A day of catching up in the capital of Maldives. Lunch with Dr Shazla, Dean at Maldives National University, Mauroof Jameel, and Shiura. We talked about surveys of traditional house forms, cowries on banknotes, nitrogen pollution, mangas, yams and coral mining among other things.


In the Twittersphere, Shiura seems to be welcomed back with open arms. There’s definitely a lot to be done here in the Maldives. Here’s a chance to say a virtual hello to colleagues in Oxford and London whose research is underway on the archipelago. And plenty (again, on Twitter) by local stakeholders on a number of recent archaeological discoveries made during the development of new resorts. Some of these we hope to visit in coming weeks.

There’s a new section in the National Museum which highlights recent traditional crafts – primarily basketry and woodworking, but there is also a section on pottery storage jars by which we were quite enthralled. All pots had to be imported to this clay-less archipelago so I am assuming they were brought both for their own sake and as containers for something else…? Something to figure out through the material from Kinolhas.



male’, 11 june 2019

Happy to be in Maldives once again! This is my fourth visit to Male’ and the place certainly does not stand still. You can now drive from the airport to the city, for a start, thanks to a new bridge. The PM of India was here last week. And it’s a busy time for culture too, with renewed calls to preserve Maldivian heritage both tangible and intangible.

Before leaving Norwich I made the obligatory stop to buy fieldwork supplies, and this time I travel not with potsherds but with several kilos of cowries (which caused me to be stopped by Customs). These are part of the hoard recovered by locals in Utheemu as they built a football field which we later studied (the cowries of course, not the football field). I’m also travelling with some of the pottery, metal and clay finds from Kinolhas. These are all returning to the Maldives after being on temporary loan to us in the UK.




About this blog

This blog has been set up to chart the activities and research findings of two projects led by Anne Haour, an archaeologist from the Sainsbury Research Unit at the University of East Anglia, United Kingdom.

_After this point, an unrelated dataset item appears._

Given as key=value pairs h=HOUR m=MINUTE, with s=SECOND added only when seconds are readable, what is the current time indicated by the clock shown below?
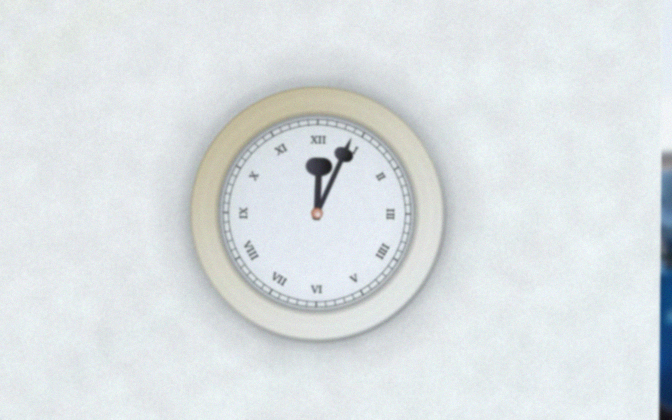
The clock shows h=12 m=4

The first project, called Crossroads, brings together a team of archaeologists, historians and anthropologists studying the Niger Valley where it borders Niger and Bénin (West Africa). We are hoping to shed more light on the people that inhabited the area in the past 1500 years and to understand how population movements and craft techniques shaped the area's past.

The second project, called Cowries, examines the money cowrie, a shell which served as currency, ritual object and ornament across the world for millennia, and in medieval times most especially in the Maldive Islands of the Indian Ocean and the Sahelian regions of West Africa. We hope to understand how this shell was sourced and used in those two areas.

These investigations are funded by the European Research Council as part of the Starting Independent Researcher Programme (Seventh Framework Programme – FP7) and by the Leverhulme Trust as a Research Project Grant. The opinions posted here are however Anne Haour's own!